Le groupe DCNS, constructeur français de sous-marins et de navires de défense, a décidé de se lancer dans la production d’énergies marines renouvelables. À la clé, une filière d’avenir et des milliers d’emplois. Parmi les acteurs qui ont porté et défendu ce dossier, des militants CFDT ont mené un minutieux travail de lobbying.

    DCNS        
    Immersion de la turbine OpenHydro (©Groupe DCNS)
appelée hydrolienne.
       

C’est en 2008 qu’un groupe de travail se constitue au sein de DCNS, réunissant onze sections syndicales du groupe pour appuyer la création d’une filière spécialisée dans les énergies marines renouvelables. Son objectif est de peser sur la stratégie économique de la direction, qui cherche à pallier une baisse des commandes. Leur idée est de booster la R&D (recherche et développement) de DCNS pour mettre au point et commercialiser des fermes d’éoliennes flottantes. Car ce type d’éolienne, qui peut être implanté loin des côtes et en eaux profondes, bénéficiant ainsi de vents forts, n’existe pas en Europe. Avec ses 2 700 km de côtes, la Bretagne dispose d’un excellent potentiel éolien marin et doit innover vite avant que le secteur ne dépende de fabricants étrangers.

Le réseau interétablissement de la CFDT-DCNS mène alors plusieurs actions de front : réaliser un bilan prospectif à l’horizon 2020, identifier des coopérations avec d’autres industriels, d’autres régions, impliquer les salariés et la direction du groupe. Les militants se relaient pour faire du lobbying auprès des élus locaux et régionaux, les ministères. Leur travail donne lieu à une vaste campagne d’information avec la diffusion d’un rapport d’expertise sur les enjeux de la filière. La CFDT le présente successivement aux Assises de la mer et du littoral, aux élus locaux, au Conseil régional, aux présidentiables de 2012, et multiplie les réunions avec les salariés et la presse.

Adossée à la responsabilité sociale et environnementale de l’entreprise, la création d’un « incubateur de recherche » sur les énergies marines renouvelables est décidée en 2009 afin d’expérimenter les différentes technologies et de mettre au point des prototypes d’éoliennes flottantes que DCNS ambitionne de développer et de commercialiser.

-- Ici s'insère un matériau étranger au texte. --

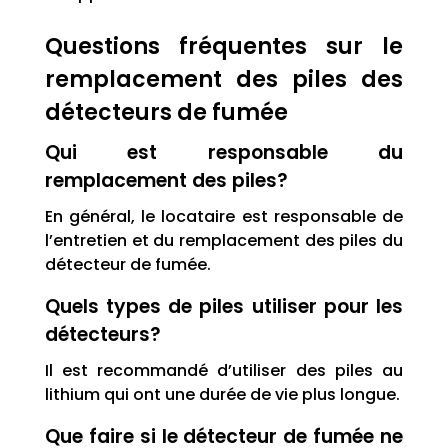
Questions fréquentes sur le
remplacement des piles des
détecteurs de fumée
Qui est responsable du
remplacement des piles?
En général, le locataire est responsable de
l’entretien et du remplacement des piles du
détecteur de fumée.
Quels types de piles utiliser pour les
détecteurs?
Il est recommandé d’utiliser des piles au
lithium qui ont une durée de vie plus longue.
Que faire si le détecteur de fumée ne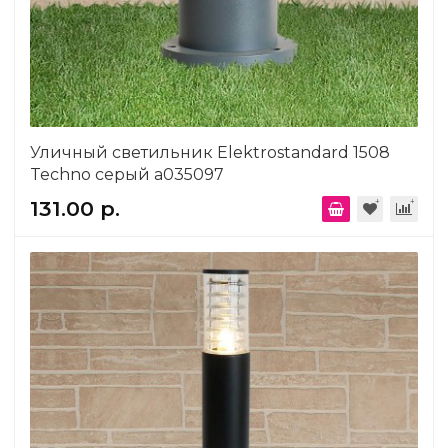
Уличный светильник Elektrostandard 1508
Techno серый a035097
131.00 р.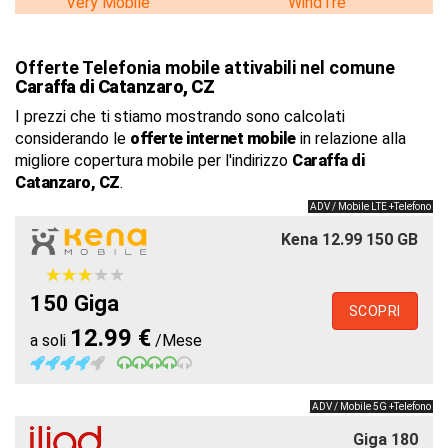
Very Mobile
WindTre
Offerte Telefonia mobile attivabili nel comune
Caraffa di Catanzaro, CZ
I prezzi che ti stiamo mostrando sono calcolati
considerando le
offerte internet mobile
in relazione alla
migliore copertura mobile per l'indirizzo
Caraffa di
Catanzaro, CZ
.
ADV / Mobile LTE +Telefono
Kena 12.99 150 GB
★
★
★
★
★
★
★
★
★
★
150 Giga
SCOPRI
12.99 €
a soli
/Mese
ADV / Mobile 5G +Telefono
Giga 180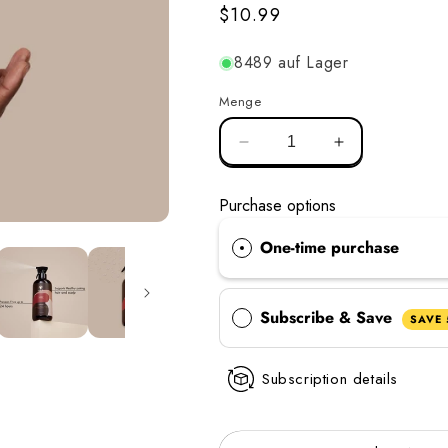
Regulärer
$10.99
Preis
8489 auf Lager
Menge
Menge
Menge
für
für
Kokosnusswasser
Kokosnusswa
Purchase options
verringern
erhöhen
One-time purchase
Subscribe & Save
SAVE
Subscription details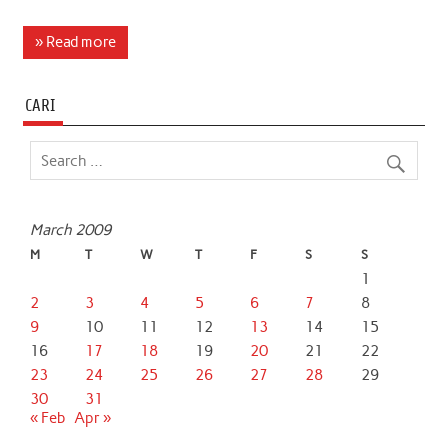
a
w
h
i
m
h
c
i
a
n
a
a
» Read more
e
t
t
k
i
r
b
t
s
e
l
e
CARI
o
e
A
d
o
r
p
I
k
p
n
March 2009
M
T
W
T
F
S
S
1
2
3
4
5
6
7
8
9
10
11
12
13
14
15
16
17
18
19
20
21
22
23
24
25
26
27
28
29
30
31
« Feb
Apr »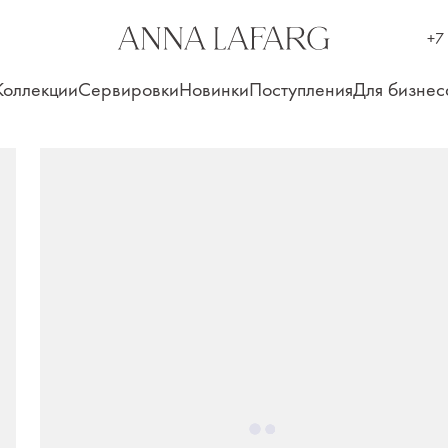
+7
Коллекции
Сервировки
Новинки
Поступления
Для бизнес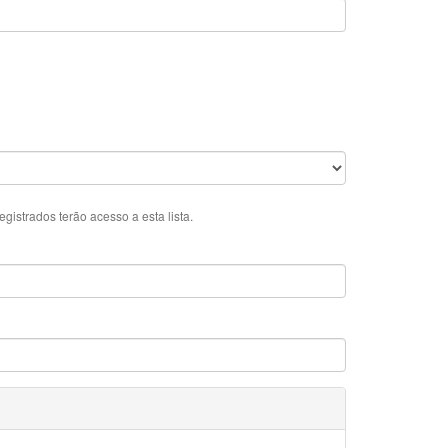
istrados terão acesso a esta lista.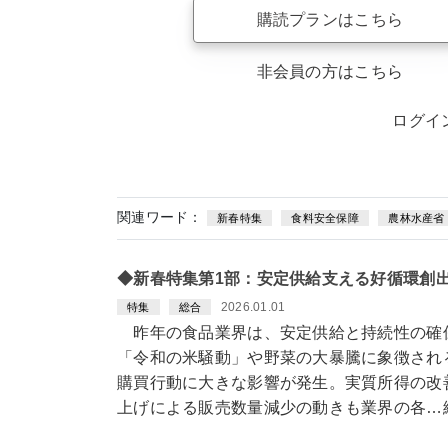
購読プランはこちら
非会員の方はこちら
ログイ
関連ワード：
新春特集
食料安全保障
農林水産省
◆新春特集第1部：安定供給支える好循環創
2026.01.01
特集
総合
昨年の食品業界は、安定供給と持続性の確
「令和の米騒動」や野菜の大暴騰に象徴され
購買行動に大きな影響が発生。実質所得の改
上げによる販売数量減少の動きも業界の各…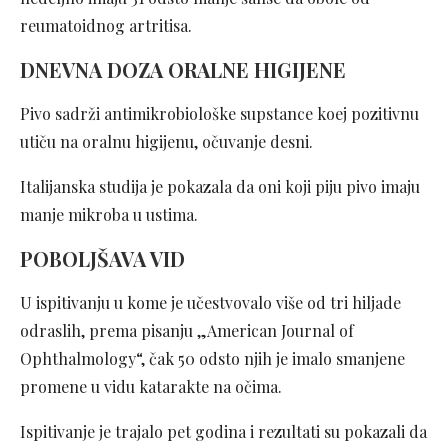
reumatoidnog artritisa.
DNEVNA DOZA ORALNE HIGIJENE
Pivo sadrži antimikrobiološke supstance koej pozitivnu
utiču na oralnu higijenu, očuvanje desni.
Italijanska studija je pokazala da oni koji piju pivo imaju
manje mikroba u ustima.
POBOLJŠAVA VID
U ispitivanju u kome je učestvovalo više od tri hiljade
odraslih, prema pisanju „American Journal of
Ophthalmology“, čak 50 odsto njih je imalo smanjene
promene u vidu katarakte na očima.
Ispitivanje je trajalo pet godina i rezultati su pokazali da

Aujourd’hui, plus d’une centaine de personnes y travaillent, et deux projets vont bientôt se concrétiser.

Deux minifermes s’apprêtent à voir le jour
La première ferme pilote d’hydroliennes « made in France » est en cours d’installation à Paimpol-Bréhat (Côtes-d’Armor) et sera opérationnelle à la fin de l’année. La réussite du projet permettra de lancer la filière française des hydroliennes. Une deuxième expérimentation débutera en 2019 au large de l’île de Groix (Morbihan) avec des éoliennes flottantes. Dès 2022, deux fermes commerciales devraient fournir une production d’électricité équivalente à celle d’un réacteur nucléaire (1 000 MW), soit trois fois la consommation annuelle d’une ville comme Rennes (240 000 habitants). En 2030, dix parcs éoliens flottants pourront être installés au large du littoral atlantique, générant des milliers d’emplois.

Mais le travail des militants ne s’arrête pas là : plusieurs syndicats des fédérations CFDT, dont Construction et bois, Métallurgie, Transports (pour la pêche), Défense, et Chimie-énergie, se sont réunis dans un comité interprofessionnel sur les énergies marines en Bretagne dans l’optique de promouvoir l’emploi local.

Défendre l’emploi dans la région
« Notre lobbying se voit récompensé puisque la région a décidé de créer un terminal dédié aux énergies marines dans le port de Brest. Tout plaide pour que les emplois restent en Bretagne, mais la tentation de la sous-traitance est forte pour les entreprises, et nous devons rester très vigilants », alerte David Riou, responsable CFDT du groupe énergies marines en Bretagne. La CFDT a fait valoir que DCNS possède déjà le savoir-faire requis pour la fabrication, l’installation et la maintenance d’éléments en milieu marin et revendique qu’une mention « précisant que les éoliennes et les hydroliennes seront fabriquées en France » soit intégrée aux futurs appels à manifestation d’intérêt. Car « DCNS est le premier employeur industriel sur Brest et Lorient, et nous voulons qu’il le reste ! », insiste David. La région, qui a investi 220 millions d’euros dans le nouveau port de Brest, devrait appuyer la demande.